Caso Raimo: dov' è il confine tra critica e insulto? Un Codice di comportamento che divide
Nel caso di Christian Raimo, il professore sospeso per aver espresso giudizi al vetriolo contro il ministro dell’Istruzione Giuseppe Valditara, la questione va ben oltre il singolo episodio e chiama i...

Nel caso di Christian Raimo, il professore sospeso per aver espresso giudizi al vetriolo contro il ministro dell’Istruzione Giuseppe Valditara, la questione va ben oltre il singolo episodio e chiama in causa principi cardine del nostro sistema pubblico. Da un lato, la Federazione Lavoratori della Conoscenza (FLC) CGIL, che difende la libertà di espressione del dipendente pubblico come fosse un totem intoccabile. Dall’altro, il Ministero e i rappresentanti della maggioranza, che ribadiscono che certe parole non sono una critica ma un insulto.
Si potrebbe pensare che siamo davanti alla solita schermaglia tra le parti, ma la questione è molto più sottile. Raimo, che ha definito Valditara “lurido” e “cialtrone”, evocando la Morte Nera in stile fantascientifico, non è solo un intellettuale con idee forti. È un docente, uno di quei formatori che ogni giorno, per contratto e missione, contribuisce a modellare le nuove generazioni. Possiamo davvero permetterci che simili toni siano considerati parte della “normale” dialettica politica di un insegnante?
Il Codice di comportamento dei dipendenti pubblici, aggiornato con il DPR 81/2023, è nato per mettere un freno a chi crede che l’impiego pubblico sia un palco da cui sparare a zero su tutto e tutti senza distinzione. E il punto è proprio questo: non stiamo parlando di una limitazione della libertà di espressione in senso ampio, ma di un invito a non dimenticare che chi è investito di un ruolo pubblico ha una responsabilità anche nel linguaggio. La CGIL dice che questa è censura. È davvero così? O è piuttosto una necessaria barriera contro chi crede di poter dire tutto, anche l’indicibile, senza rispondere delle proprie parole?
I sostenitori del provvedimento parlano chiaro: la critica è sacrosanta, ma l’insulto gratuito no. E Raimo, ben conscio del contesto pubblico, ha usato parole che suonano come proiettili in direzione dell’istituzione. Che ne è del decoro, allora? Di quella necessaria misura nel linguaggio che deve distinguere chi si occupa della cosa pubblica da chi sfoga i propri nervi sul primo che passa? Lo Stato non può fare spallucce di fronte all’uso di espressioni oltraggiose da parte dei suoi dipendenti, specialmente se rivolte ai vertici istituzionali. Tollerare simili eccessi rischia di minare la credibilità stessa dell’apparato pubblico, il che, ahinoi, è tutto dire.

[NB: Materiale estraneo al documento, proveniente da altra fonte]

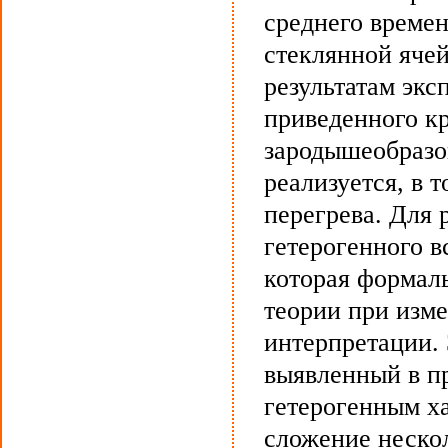
среднего времен
стеклянной ячей
результатам экс
приведенного кр
зародышеобразо
реализуется, в 
перегрева. Для 
гетерогенного 
которая формал
теории при изм
интерпретации.
выявленный в пр
гетерогенным х
сложение неско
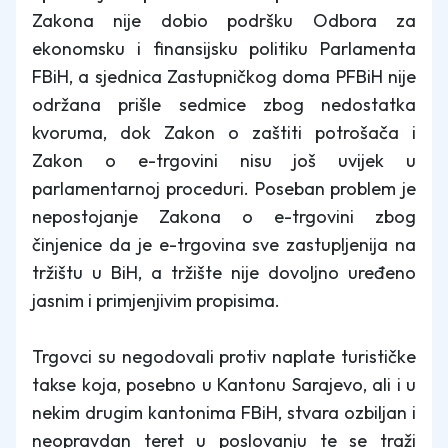
Zakona nije dobio podršku Odbora za
ekonomsku i finansijsku politiku Parlamenta
FBiH, a sjednica Zastupničkog doma PFBiH nije
održana prišle sedmice zbog nedostatka
kvoruma, dok Zakon o zaštiti potrošača i
Zakon o e-trgovini nisu još uvijek u
parlamentarnoj proceduri. Poseban problem je
nepostojanje Zakona o e-trgovini zbog
činjenice da je e-trgovina sve zastupljenija na
tržištu u BiH, a tržište nije dovoljno uređeno
jasnim i primjenjivim propisima.
Trgovci su negodovali protiv naplate turističke
takse koja, posebno u Kantonu Sarajevo, ali i u
nekim drugim kantonima FBiH, stvara ozbiljan i
neopravdan teret u poslovanju te se traži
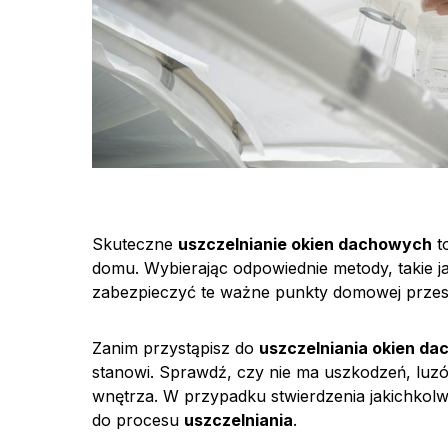
Skuteczne
uszczelnianie okien dachowych
t
domu. Wybierając odpowiednie metody, takie j
zabezpieczyć te ważne punkty domowej przestrz
Zanim przystąpisz do
uszczelniania okien d
stanowi. Sprawdź, czy nie ma uszkodzeń, luzó
wnętrza. W przypadku stwierdzenia jakichkolw
do procesu
uszczelniania
.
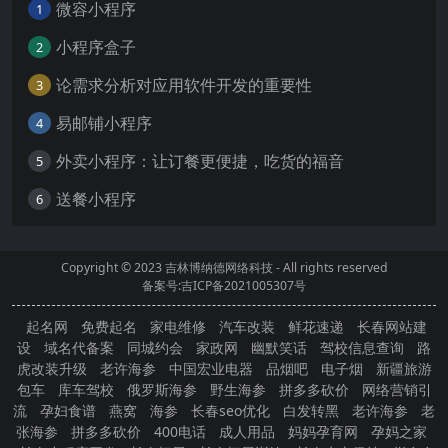
微容小程序
1
小程序盒子
2
论需求分析对应用软件开发的重要性
3
易邮铺小程序
4
外卖小程序：让订餐更便捷，吃货的福音
5
送餐小程序
6
Copyright © 2023
吉林博纳德网络科技
- All rights reserved
备案号:吉ICP备2021005307号
起名网
免费起名
家电维修
汽车改装
鲜花速递
长春网站建
设
域名代备案
同城约会
家政网
幽默笑话
驾校信息查询
路
虎改装升级
老许海参
中国宏业电器
品烟吧
电子烟
新疆旅游
包车
库车驾校
俄罗斯海参
野生海参
拼多多砍价
网络营销引
流
孕妇食谱
燕窝
海参
长春seo优化
白发转黑
老许海参
老
张海参
拼多多砍价
400电话
成人用品
妈妈孕育网
孕妈之家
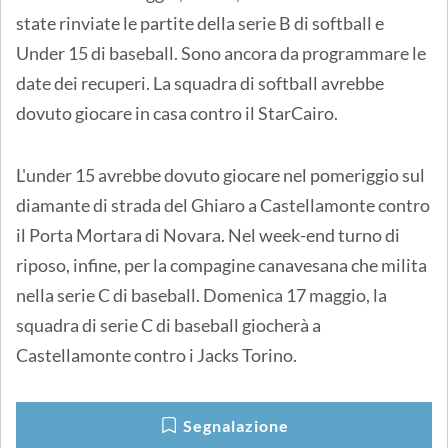
state rinviate le partite della serie B di softball e
Under 15 di baseball. Sono ancora da programmare le
date dei recuperi. La squadra di softball avrebbe
dovuto giocare in casa contro il StarCairo.
L'under 15 avrebbe dovuto giocare nel pomeriggio sul
diamante di strada del Ghiaro a Castellamonte contro
il Porta Mortara di Novara. Nel week-end turno di
riposo, infine, per la compagine canavesana che milita
nella serie C di baseball. Domenica 17 maggio, la
squadra di serie C di baseball giocherà a
Castellamonte contro i Jacks Torino.
Segnalazione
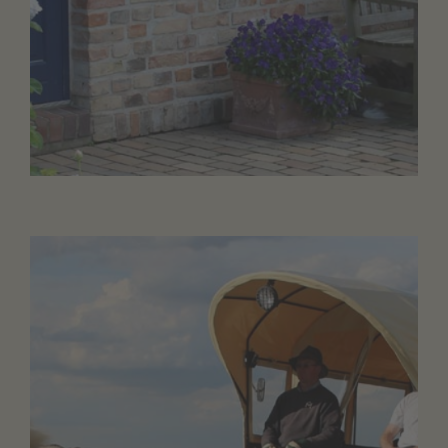
BAUBETRIEB
Weiterlesen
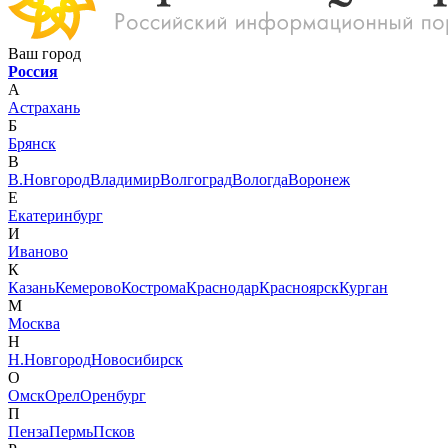
Ваш город
Россия
А
Астрахань
Б
Брянск
В
В.Новгород
Владимир
Волгоград
Вологда
Воронеж
Е
Екатеринбург
И
Иваново
К
Казань
Кемерово
Кострома
Краснодар
Красноярск
Курган
М
Москва
Н
Н.Новгород
Новосибирск
О
Омск
Орел
Оренбург
П
Пенза
Пермь
Псков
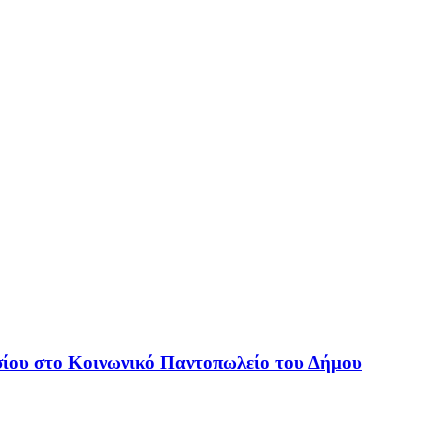
ίου στο Κοινωνικό Παντοπωλείο του Δήμου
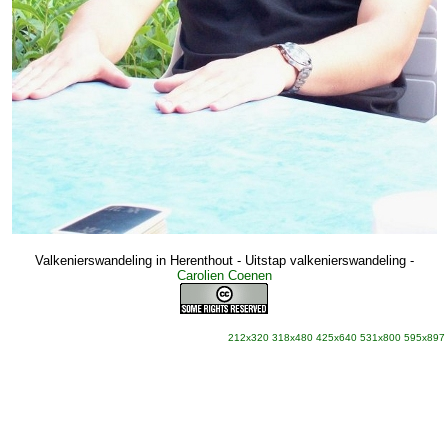
Valkenierswandeling in Herenthout - Uitstap valkenierswandeling
-
Carolien Coenen
212x320
318x480
425x640
531x800
595x897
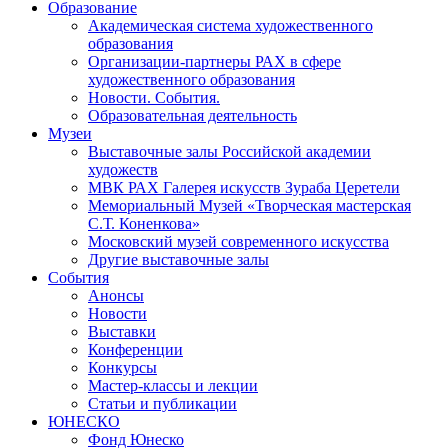
Образование
Академическая система художественного
образования
Организации-партнеры РАХ в сфере
художественного образования
Новости. События.
Образовательная деятельность
Музеи
Выставочные залы Российской академии
художеств
МВК РАХ Галерея искусств Зураба Церетели
Мемориальный Музей «Творческая мастерская
С.Т. Коненкова»
Московский музей современного искусства
Другие выставочные залы
События
Анонсы
Новости
Выставки
Конференции
Конкурсы
Мастер-классы и лекции
Статьи и публикации
ЮНЕСКО
Фонд Юнеско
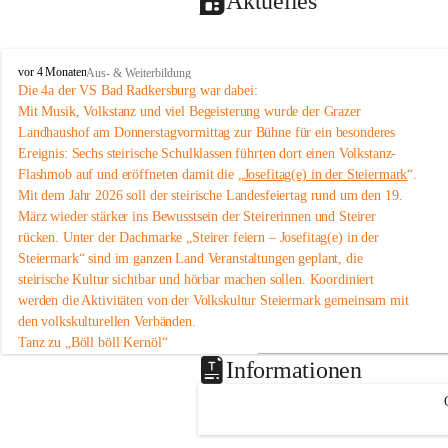
Aktuelles
V
vor 4 Monaten
Aus- & Weiterbildung
o
Die 4a der VS Bad Radkersburg war dabei:
l
Mit Musik, Volkstanz und viel Begeisterung wurde der Grazer 
k
Landhaushof am Donnerstagvormittag zur Bühne für ein besonderes 
s
Ereignis: Sechs steirische Schulklassen führten dort einen Volkstanz-
s
Flashmob auf und eröffneten damit die „
Josefitag(e) in der Steiermark
“.
c
Mit dem Jahr 2026 soll der steirische Landesfeiertag rund um den 19. 
h
u
März wieder stärker ins Bewusstsein der Steirerinnen und Steirer 
l
rücken. Unter der Dachmarke „Steirer feiern – Josefitag(e) in der 
e
Steiermark“ sind im ganzen Land Veranstaltungen geplant, die 
B
steirische Kultur sichtbar und hörbar machen sollen. Koordiniert 
a
werden die Aktivitäten von der Volkskultur Steiermark gemeinsam mit 
d
den volkskulturellen Verbänden.
R
a
Tanz zu „Böll böll Kernöl“
d
Im Rahmen dieser Initiative studierten sechs Schulklassen aus der 
Informationen
k
Steiermark bereits im Unterricht eine einfache Volkstanz-Choreografie 
e
ein. Am 12. März 2026 präsentierten sie diese um 11 Uhr im 
Grazer 
r
Landhaushof
 als Flashmob.
s
An dem Volkstanz-Flashmob beteiligten sich insgesamt sechs Klassen 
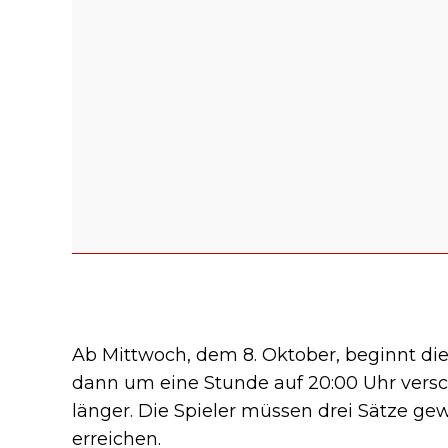
Ab Mittwoch, dem 8. Oktober, beginnt die
dann um eine Stunde auf 20:00 Uhr vers
länger. Die Spieler müssen drei Sätze gew
erreichen.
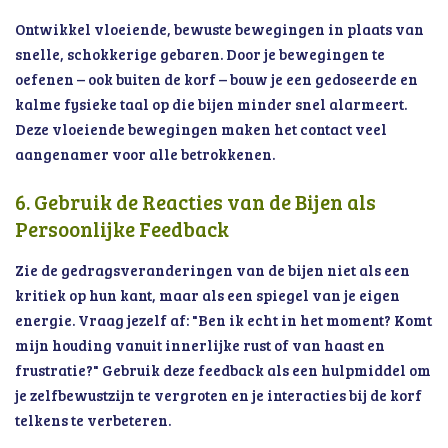
Ontwikkel vloeiende, bewuste bewegingen in plaats van
snelle, schokkerige gebaren. Door je bewegingen te
oefenen – ook buiten de korf – bouw je een gedoseerde en
kalme fysieke taal op die bijen minder snel alarmeert.
Deze vloeiende bewegingen maken het contact veel
aangenamer voor alle betrokkenen.
6. Gebruik de Reacties van de Bijen als
Persoonlijke Feedback
Zie de gedragsveranderingen van de bijen niet als een
kritiek op hun kant, maar als een spiegel van je eigen
energie. Vraag jezelf af: "Ben ik echt in het moment? Komt
mijn houding vanuit innerlijke rust of van haast en
frustratie?" Gebruik deze feedback als een hulpmiddel om
je zelfbewustzijn te vergroten en je interacties bij de korf
telkens te verbeteren.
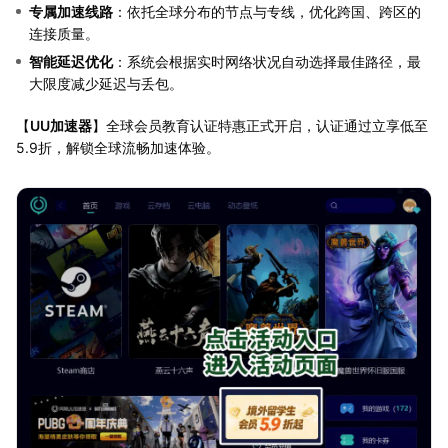
专属加速线路
：依托全球分布的节点与专线，优化跨国、跨区的
连接质量。
智能延迟优化
：系统会根据实时网络状况自动选择最佳路径，最
大限度减少延迟与丢包。
【
UU加速器
】全球会员教育认证特惠正式开启，认证通过立享低至
5.9折，解锁全球流畅加速体验。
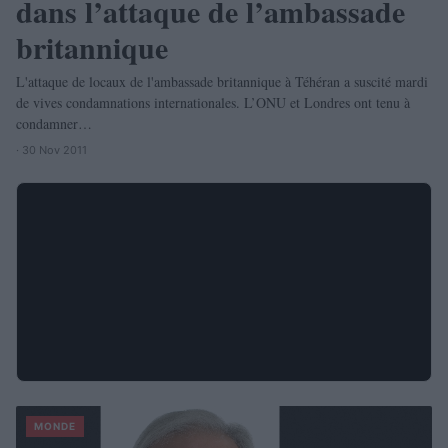
dans l’attaque de l’ambassade
britannique
L'attaque de locaux de l'ambassade britannique à Téhéran a suscité mardi
de vives condamnations internationales. L’ONU et Londres ont tenu à
condamner…
· 30 Nov 2011
MONDE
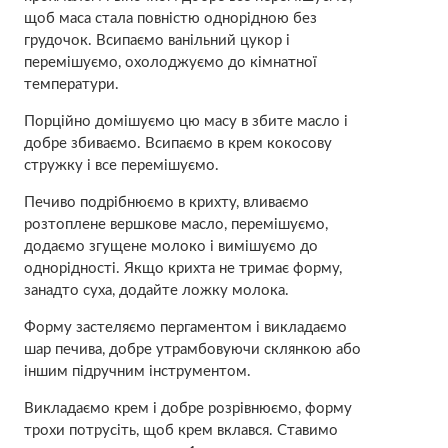
щоб маса стала повністю однорідною без
грудочок. Всипаємо ванільний цукор і
перемішуємо, охолоджуємо до кімнатної
температури.
Порційно домішуємо цю масу в збите масло і
добре збиваємо. Всипаємо в крем кокосову
стружку і все перемішуємо.
Печиво подрібнюємо в крихту, вливаємо
розтоплене вершкове масло, перемішуємо,
додаємо згущене молоко і вимішуємо до
однорідності. Якщо крихта не тримає форму,
занадто суха, додайте ложку молока.
Форму застеляємо пергаментом і викладаємо
шар печива, добре утрамбовуючи склянкою або
іншим підручним інструментом.
Викладаємо крем і добре розрівнюємо, форму
трохи потрусіть, щоб крем вклався. Ставимо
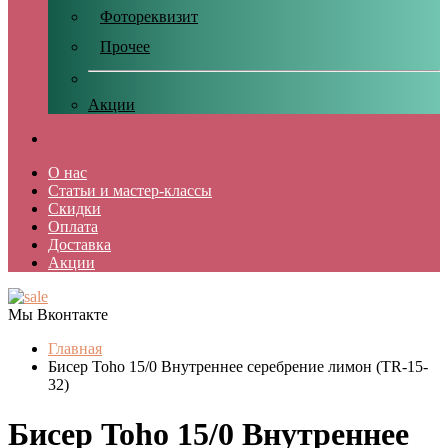
Фотореквизит
Прочее
Акции
О нас
Статьи и мастер-классы
Скидки
Оплата
Доставка
Акции
Мы Вконтакте
Главная
Бисер Toho 15/0 Внутреннее серебрение лимон (TR-15-
32)
Бисер Toho 15/0 Внутреннее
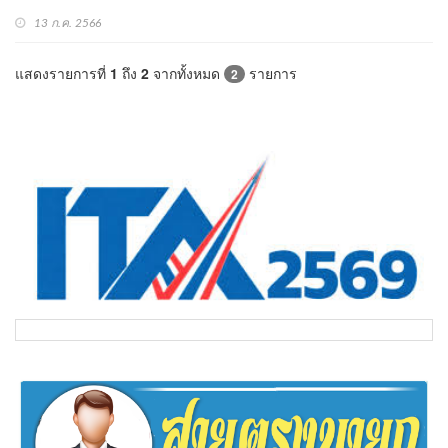
13 ก.ค. 2566
แสดงรายการที่
1
ถึง
2
จากทั้งหมด
รายการ
2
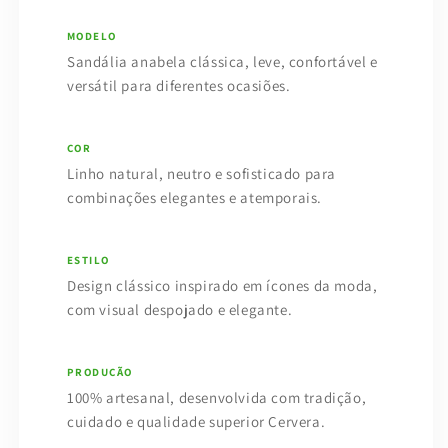
MODELO
Sandália anabela clássica, leve, confortável e
versátil para diferentes ocasiões.
COR
Linho natural, neutro e sofisticado para
combinações elegantes e atemporais.
ESTILO
Design clássico inspirado em ícones da moda,
com visual despojado e elegante.
PRODUÇÃO
100% artesanal, desenvolvida com tradição,
cuidado e qualidade superior Cervera.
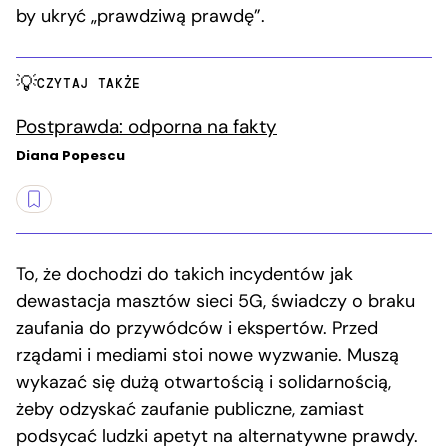
by ukryć „prawdziwą prawdę”.
CZYTAJ TAKŻE
Postprawda: odporna na fakty
Diana Popescu
To, że dochodzi do takich incydentów jak
dewastacja masztów sieci 5G, świadczy o braku
zaufania do przywódców i ekspertów. Przed
rządami i mediami stoi nowe wyzwanie. Muszą
wykazać się dużą otwartością i solidarnością,
żeby odzyskać zaufanie publiczne, zamiast
podsycać ludzki apetyt na alternatywne prawdy.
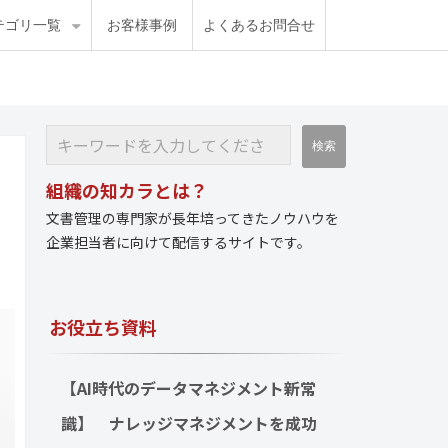
テゴリ一覧
お客様事例
よくあるお問合せ
組織の知カラとは？
文書管理の専門家が長年培ってきたノウハウを
企業担当者に向けて配信するサイトです。
お役立ち資料
【AI時代のデータマネジメント新常
識】　ナレッジマネジメントを成功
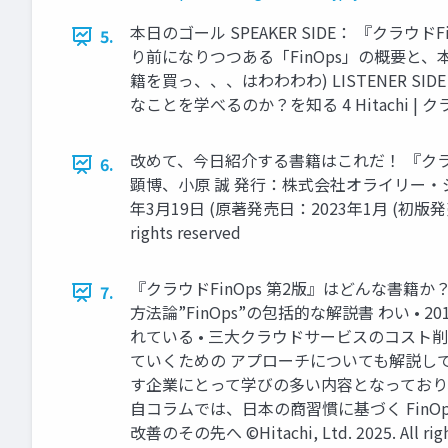
本日のゴール SPEAKER SIDE： 『ク
5.
り前になりつつある「FinOps」の概要と
籍を買っ、、、はわわわわ) LISTENER SI
なことを学べるのか？を知る 4 Hitachi | クラウド
改めて、今日紹介する書籍はこれだ！ 『クラウドFin
6.
顕博、小原 誠 発行：株式会社オライリー・ジャ
年3月19日 (原著発売日：2023年1月 (初版発売日：
rights reserved
『クラウドFinOps 第2版』はどんな書
7.
方法論”FinOps”の包括的な解説書 わい • 
れている • 三大クラウドサービスのコスト
ていくための アプローチについても解説して
す企業にとって学びの多い内容となっており
自コラムでは、日本の商習慣に基づく FinOp
改善のその先へ ©Hitachi, Ltd. 2025. All righ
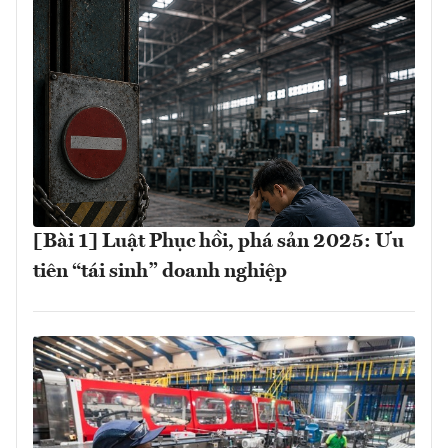
[Bài 1] Luật Phục hồi, phá sản 2025: Ưu
tiên “tái sinh” doanh nghiệp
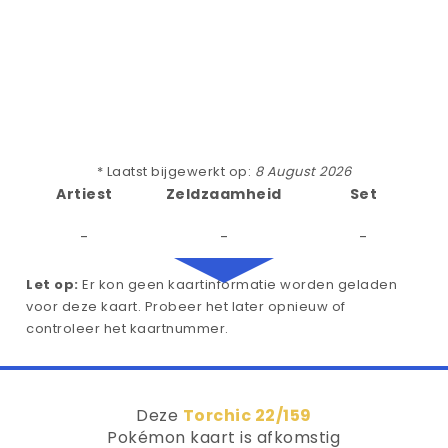
* Laatst bijgewerkt op:
8 August 2026
Artiest
Zeldzaamheid
Set
-
-
-
Let op:
Er kon geen kaartinformatie worden geladen
voor deze kaart. Probeer het later opnieuw of
controleer het kaartnummer.
Deze
Torchic 22/159
Pokémon kaart is afkomstig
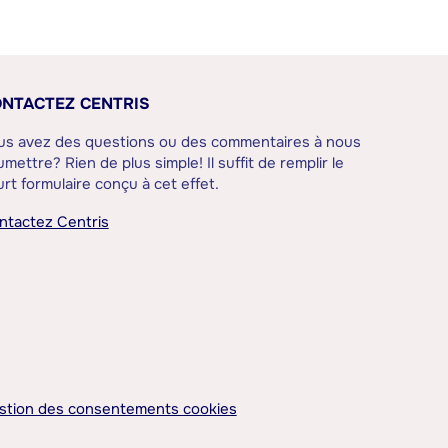
NTACTEZ CENTRIS
us avez des questions ou des commentaires à nous
mettre? Rien de plus simple! Il suffit de remplir le
rt formulaire conçu à cet effet.
ntactez Centris
stion des consentements cookies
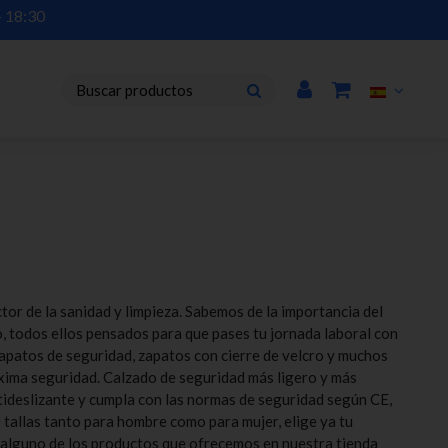
or de la sanidad y limpieza. Sabemos de la importancia del
, todos ellos pensados para que pases tu jornada laboral con
zapatos de seguridad, zapatos con cierre de velcro y muchos
xima seguridad. Calzado de seguridad más ligero y más
tideslizante y cumpla con las normas de seguridad según CE,
tallas tanto para hombre como para mujer, elige ya tu
n alguno de los productos que ofrecemos en nuestra tienda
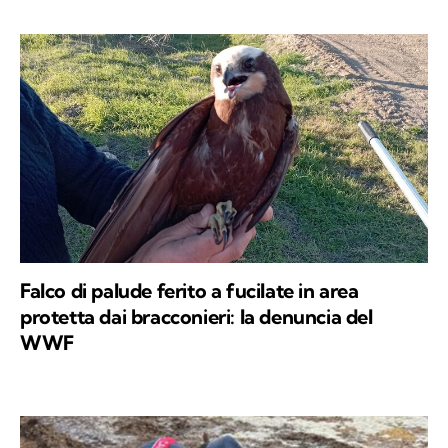
Falco di palude ferito a fucilate in area
protetta dai bracconieri: la denuncia del
WWF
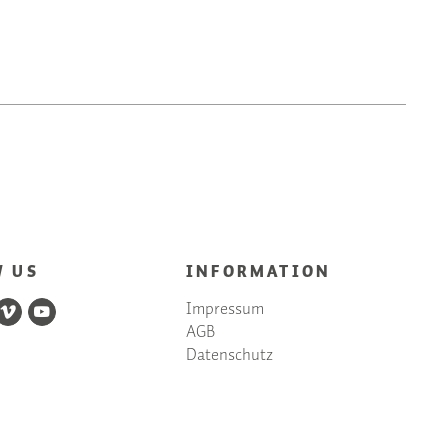
W US
INFORMATION
Impressum
AGB
Datenschutz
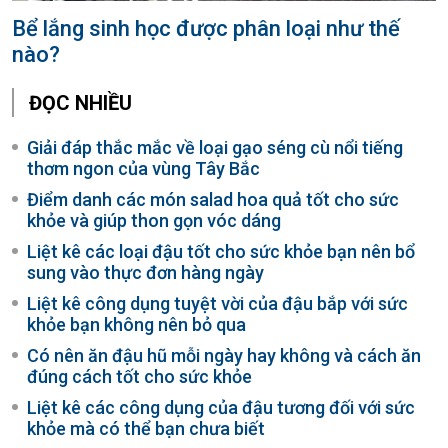
Bể lắng sinh học được phân loại như thế
nào?
ĐỌC NHIỀU
Giải đáp thắc mắc về loại gạo séng cù nổi tiếng
thơm ngon của vùng Tây Bắc
Điểm danh các món salad hoa quả tốt cho sức
khỏe và giúp thon gọn vóc dáng
Liệt kê các loại đậu tốt cho sức khỏe bạn nên bổ
sung vào thực đơn hàng ngày
Liệt kê công dụng tuyệt vời của đậu bắp với sức
khỏe bạn không nên bỏ qua
Có nên ăn đậu hũ mỗi ngày hay không và cách ăn
đúng cách tốt cho sức khỏe
Liệt kê các công dụng của đậu tương đối với sức
khỏe mà có thể bạn chưa biết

E la CGIL? Il sindacato sembra farsi paladino di una “libertà” che rasenta l’assolutismo del pensiero, senza limite né responsabilità. Ma è qui che si cade in un tranello: difendere la libertà di espressione non può significare avallare il disprezzo, tantomeno quando questo disprezzo viene dal pulpito di un’aula scolastica. La libertà che pretende la CGIL è un mantello fin troppo largo, sotto il quale troppi potrebbero celarsi per veicolare un messaggio personale, ideologico e, diciamolo pure, poco professionale.
Alla fine, ciò che emerge è un nodo irrisolto: dove finisce la critica e inizia l’offesa? È un problema di confini, e i confini sono importanti, soprattutto in un’epoca in cui tutti vogliono dire tutto. Raimo è il simbolo di una battaglia più ampia, che riguarda il diritto e il dovere dei pubblici dipendenti di parlare. Ma parlare non è sinonimo di offendere.
In definitiva, il Codice di comportamento può essere perfettibile, ma finché la CGIL non si rassegna a distinguere tra il diritto di parola e il dovere di rispetto, la questione non si risolverà. E noi rimarremo impantanati in questo paradosso: chi lavora per lo Stato può, senza conseguenze, demolire l’istituzione stessa?